The goal of the study

Evaluate the prediction based on a minimal number of YES votes to consider a question to be bug-covering. For more detailed explanation, please see the previous analysis

Whe study has two goals:
  • Train a machine learning algorithm that predicts whether a code fragment is related to a failure or not. For that, I originally devised different metrics. The metric that will explore in the following study consists of threshold vote of YES answers.
  • Building the model

    I chose knn.cv (cross validation) so I can minimize the risk of lucky selection of training and testing set.

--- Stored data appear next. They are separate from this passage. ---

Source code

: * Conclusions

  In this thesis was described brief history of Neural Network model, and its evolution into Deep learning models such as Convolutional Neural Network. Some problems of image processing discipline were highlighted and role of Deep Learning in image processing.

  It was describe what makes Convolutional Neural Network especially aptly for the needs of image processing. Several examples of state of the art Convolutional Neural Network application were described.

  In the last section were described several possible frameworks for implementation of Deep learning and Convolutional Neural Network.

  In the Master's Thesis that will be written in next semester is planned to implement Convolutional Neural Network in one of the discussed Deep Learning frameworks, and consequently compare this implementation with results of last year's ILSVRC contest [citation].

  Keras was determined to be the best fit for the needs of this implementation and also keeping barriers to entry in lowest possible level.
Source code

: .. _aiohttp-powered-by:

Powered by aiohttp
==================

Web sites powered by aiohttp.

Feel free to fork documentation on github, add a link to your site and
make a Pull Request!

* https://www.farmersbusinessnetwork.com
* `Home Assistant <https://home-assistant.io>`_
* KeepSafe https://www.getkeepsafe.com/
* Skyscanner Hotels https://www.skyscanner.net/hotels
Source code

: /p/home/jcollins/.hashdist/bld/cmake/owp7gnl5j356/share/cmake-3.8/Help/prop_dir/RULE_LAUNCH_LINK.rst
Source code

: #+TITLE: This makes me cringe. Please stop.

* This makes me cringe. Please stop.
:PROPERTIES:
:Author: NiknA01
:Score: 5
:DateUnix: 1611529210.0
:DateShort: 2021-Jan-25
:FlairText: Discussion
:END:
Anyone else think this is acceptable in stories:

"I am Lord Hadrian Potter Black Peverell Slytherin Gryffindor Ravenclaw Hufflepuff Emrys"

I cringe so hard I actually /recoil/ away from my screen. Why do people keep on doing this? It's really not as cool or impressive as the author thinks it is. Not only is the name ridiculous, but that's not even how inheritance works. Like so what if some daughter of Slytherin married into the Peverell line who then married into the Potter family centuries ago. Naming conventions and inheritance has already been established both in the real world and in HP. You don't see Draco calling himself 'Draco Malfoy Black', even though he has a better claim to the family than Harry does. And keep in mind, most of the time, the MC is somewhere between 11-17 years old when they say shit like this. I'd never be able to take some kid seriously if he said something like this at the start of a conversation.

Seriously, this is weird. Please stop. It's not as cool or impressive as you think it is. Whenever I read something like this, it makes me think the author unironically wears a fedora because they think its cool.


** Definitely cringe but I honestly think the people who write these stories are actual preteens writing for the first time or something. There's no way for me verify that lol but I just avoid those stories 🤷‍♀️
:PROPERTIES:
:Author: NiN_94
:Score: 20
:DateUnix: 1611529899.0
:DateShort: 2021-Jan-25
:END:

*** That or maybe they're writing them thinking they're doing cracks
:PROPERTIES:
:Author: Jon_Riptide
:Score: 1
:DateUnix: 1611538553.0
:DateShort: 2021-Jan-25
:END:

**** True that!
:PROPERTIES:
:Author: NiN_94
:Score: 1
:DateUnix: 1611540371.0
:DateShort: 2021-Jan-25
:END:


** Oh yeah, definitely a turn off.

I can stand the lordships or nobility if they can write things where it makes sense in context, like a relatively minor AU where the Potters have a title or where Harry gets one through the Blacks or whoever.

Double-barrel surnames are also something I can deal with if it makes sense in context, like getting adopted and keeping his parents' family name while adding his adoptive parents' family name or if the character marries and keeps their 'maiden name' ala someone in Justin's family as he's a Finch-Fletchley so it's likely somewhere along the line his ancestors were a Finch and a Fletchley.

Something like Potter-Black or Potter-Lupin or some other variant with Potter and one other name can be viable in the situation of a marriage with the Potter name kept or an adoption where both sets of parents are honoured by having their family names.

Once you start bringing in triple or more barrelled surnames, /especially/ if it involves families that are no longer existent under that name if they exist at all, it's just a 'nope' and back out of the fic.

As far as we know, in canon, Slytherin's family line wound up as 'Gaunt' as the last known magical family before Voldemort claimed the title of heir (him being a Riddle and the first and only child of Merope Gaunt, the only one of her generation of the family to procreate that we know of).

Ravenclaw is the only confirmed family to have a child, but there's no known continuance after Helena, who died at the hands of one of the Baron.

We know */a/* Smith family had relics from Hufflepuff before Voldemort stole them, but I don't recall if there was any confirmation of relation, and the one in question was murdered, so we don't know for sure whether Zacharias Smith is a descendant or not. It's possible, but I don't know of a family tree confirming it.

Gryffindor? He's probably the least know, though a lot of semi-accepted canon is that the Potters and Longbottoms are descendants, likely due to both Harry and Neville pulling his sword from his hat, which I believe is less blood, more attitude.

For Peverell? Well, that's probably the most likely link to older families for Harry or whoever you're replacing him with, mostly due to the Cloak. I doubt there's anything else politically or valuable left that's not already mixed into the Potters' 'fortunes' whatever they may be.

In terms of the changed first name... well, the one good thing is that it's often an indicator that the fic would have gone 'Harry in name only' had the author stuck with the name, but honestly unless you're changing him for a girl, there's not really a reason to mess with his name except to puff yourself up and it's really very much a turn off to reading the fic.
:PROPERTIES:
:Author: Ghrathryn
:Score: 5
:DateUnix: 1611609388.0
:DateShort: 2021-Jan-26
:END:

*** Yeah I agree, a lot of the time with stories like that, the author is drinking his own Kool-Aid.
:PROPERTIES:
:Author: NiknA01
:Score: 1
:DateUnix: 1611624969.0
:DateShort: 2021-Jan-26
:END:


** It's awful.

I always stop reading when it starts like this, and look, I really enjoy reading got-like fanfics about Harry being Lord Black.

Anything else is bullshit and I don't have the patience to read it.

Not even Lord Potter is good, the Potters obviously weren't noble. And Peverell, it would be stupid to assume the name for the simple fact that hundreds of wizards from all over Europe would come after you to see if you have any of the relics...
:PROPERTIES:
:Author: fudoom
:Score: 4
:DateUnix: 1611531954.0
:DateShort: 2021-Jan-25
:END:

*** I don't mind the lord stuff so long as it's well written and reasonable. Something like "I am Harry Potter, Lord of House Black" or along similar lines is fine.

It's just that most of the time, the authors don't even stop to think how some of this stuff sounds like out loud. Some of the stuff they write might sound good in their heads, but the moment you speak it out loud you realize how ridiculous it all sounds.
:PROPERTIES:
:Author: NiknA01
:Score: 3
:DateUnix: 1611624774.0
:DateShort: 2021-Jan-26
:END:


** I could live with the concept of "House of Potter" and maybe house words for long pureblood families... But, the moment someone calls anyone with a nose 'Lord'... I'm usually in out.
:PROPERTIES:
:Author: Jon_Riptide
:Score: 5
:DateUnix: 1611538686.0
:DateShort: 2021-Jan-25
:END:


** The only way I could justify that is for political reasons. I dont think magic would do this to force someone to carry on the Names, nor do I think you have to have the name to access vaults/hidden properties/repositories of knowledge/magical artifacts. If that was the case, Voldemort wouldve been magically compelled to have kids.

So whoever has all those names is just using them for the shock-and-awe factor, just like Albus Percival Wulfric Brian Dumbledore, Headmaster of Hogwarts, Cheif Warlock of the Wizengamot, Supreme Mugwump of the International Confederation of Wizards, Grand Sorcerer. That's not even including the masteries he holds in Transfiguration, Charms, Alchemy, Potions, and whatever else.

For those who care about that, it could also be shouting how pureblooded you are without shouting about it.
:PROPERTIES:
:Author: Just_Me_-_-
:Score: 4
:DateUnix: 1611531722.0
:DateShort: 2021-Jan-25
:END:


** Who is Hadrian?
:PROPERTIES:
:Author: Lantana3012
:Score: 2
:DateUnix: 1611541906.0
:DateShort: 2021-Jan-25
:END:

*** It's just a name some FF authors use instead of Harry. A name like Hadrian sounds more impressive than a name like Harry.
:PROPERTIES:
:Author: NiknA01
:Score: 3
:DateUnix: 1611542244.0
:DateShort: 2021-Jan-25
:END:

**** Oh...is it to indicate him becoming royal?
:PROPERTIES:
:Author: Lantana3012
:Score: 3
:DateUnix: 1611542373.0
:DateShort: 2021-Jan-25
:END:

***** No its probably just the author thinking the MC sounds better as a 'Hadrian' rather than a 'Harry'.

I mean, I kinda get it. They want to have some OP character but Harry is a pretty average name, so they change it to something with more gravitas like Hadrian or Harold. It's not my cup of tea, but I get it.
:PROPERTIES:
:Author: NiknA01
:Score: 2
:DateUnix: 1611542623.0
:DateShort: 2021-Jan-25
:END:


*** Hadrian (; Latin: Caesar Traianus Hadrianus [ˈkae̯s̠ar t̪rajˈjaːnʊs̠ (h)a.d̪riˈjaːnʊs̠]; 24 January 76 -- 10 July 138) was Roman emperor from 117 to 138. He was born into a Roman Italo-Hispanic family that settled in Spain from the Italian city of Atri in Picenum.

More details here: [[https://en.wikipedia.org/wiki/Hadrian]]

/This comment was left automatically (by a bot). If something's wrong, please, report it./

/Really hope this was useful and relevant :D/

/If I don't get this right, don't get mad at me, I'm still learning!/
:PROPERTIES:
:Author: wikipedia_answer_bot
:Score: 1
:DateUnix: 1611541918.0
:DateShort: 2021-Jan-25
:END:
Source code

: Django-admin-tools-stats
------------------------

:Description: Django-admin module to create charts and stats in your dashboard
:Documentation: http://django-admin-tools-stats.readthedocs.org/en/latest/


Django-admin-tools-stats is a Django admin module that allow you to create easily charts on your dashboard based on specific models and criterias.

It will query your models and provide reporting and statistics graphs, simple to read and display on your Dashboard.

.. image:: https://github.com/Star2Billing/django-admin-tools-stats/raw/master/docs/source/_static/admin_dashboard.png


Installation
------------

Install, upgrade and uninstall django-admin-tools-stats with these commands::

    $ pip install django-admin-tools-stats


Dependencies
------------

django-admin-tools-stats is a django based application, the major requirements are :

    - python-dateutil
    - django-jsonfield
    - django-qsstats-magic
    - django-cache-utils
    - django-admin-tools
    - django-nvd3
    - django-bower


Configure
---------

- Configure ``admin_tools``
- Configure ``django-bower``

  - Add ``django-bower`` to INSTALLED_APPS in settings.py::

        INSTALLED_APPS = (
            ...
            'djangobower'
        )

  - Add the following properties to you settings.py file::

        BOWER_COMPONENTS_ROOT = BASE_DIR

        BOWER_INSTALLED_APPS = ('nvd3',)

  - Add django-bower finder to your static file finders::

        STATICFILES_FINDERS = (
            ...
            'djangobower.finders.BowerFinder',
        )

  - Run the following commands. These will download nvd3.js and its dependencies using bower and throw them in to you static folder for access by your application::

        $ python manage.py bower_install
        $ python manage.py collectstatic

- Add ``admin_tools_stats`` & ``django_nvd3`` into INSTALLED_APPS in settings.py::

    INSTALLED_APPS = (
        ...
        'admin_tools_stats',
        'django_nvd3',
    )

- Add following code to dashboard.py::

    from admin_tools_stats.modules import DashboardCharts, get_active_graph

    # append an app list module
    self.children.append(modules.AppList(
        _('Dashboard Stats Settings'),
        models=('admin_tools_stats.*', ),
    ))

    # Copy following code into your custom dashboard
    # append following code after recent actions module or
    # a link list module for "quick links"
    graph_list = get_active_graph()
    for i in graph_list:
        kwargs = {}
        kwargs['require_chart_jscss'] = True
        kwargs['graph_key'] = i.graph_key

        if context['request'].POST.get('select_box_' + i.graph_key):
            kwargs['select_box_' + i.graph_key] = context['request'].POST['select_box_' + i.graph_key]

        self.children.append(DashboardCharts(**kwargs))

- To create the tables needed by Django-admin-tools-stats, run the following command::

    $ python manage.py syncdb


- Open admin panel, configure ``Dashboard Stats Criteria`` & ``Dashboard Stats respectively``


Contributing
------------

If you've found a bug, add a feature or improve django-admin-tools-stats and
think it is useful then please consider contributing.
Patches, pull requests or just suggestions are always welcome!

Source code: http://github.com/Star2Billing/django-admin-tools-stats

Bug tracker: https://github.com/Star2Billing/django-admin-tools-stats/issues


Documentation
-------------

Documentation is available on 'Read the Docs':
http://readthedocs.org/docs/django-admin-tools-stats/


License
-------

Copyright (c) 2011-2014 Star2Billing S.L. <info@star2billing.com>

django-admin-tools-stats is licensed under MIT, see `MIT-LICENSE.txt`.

    Cross validations was performed by leaving one out

    #build model
    fitModel.cv <- knn.cv(trainingData, trainingData$bugCovering, k=3, l=0, prob = FALSE, use.all=TRUE);

    I have also run with differnt levels of k=3,5,7,9, which produced similar results.

    Testing the model

    ## 
    ##  
    ##    Cell Contents
    ## |-------------------------|
    ## |                       N |
    ## |           N / Row Total |
    ## |           N / Col Total |
    ## |         N / Table Total |
    ## |-------------------------|
    ## 
    ##  
    ## Total Observations in Table:  129 
    ## 
    ##  
    ##                          | fitModel.cv.df[, 1] 
    ## trainingData$bugCovering |     FALSE |      TRUE | Row Total | 
    ## -------------------------|-----------|-----------|-----------|
    ##                    FALSE |       103 |         1 |       104 | 
    ##                          |     0.990 |     0.010 |     0.806 | 
    ##                          |     0.981 |     0.042 |           | 
    ##                          |     0.798 |     0.008 |           | 
    ## -------------------------|-----------|-----------|-----------|
    ##                     TRUE |         2 |        23 |        25 | 
    ##                          |     0.080 |     0.920 |     0.194 | 
    ##                          |     0.019 |     0.958 |           | 
    ##                          |     0.016 |     0.178 |           | 
    ## -------------------------|-----------|-----------|-----------|
    ##             Column Total |       105 |        24 |       129 | 
    ##                          |     0.814 |     0.186 |           | 
    ## -------------------------|-----------|-----------|-----------|
    ## 
    ## 

    Estimating the metric

    Discover the minimal threshold vote value that would have predicted the same bug Covering questions

    Mean threshold vote of the questions categorized as bug covering:

    ## [1] 9.416667

    Minimal threshold vote of the questions categorized as bug covering:

    ## [1] 6

    Plot metric distribution

    By the distribution of threshold vote outcomes values, we can note that the metric value for threshold vote has to be larger or equal to 6 (six) in order predict bug-covering questions.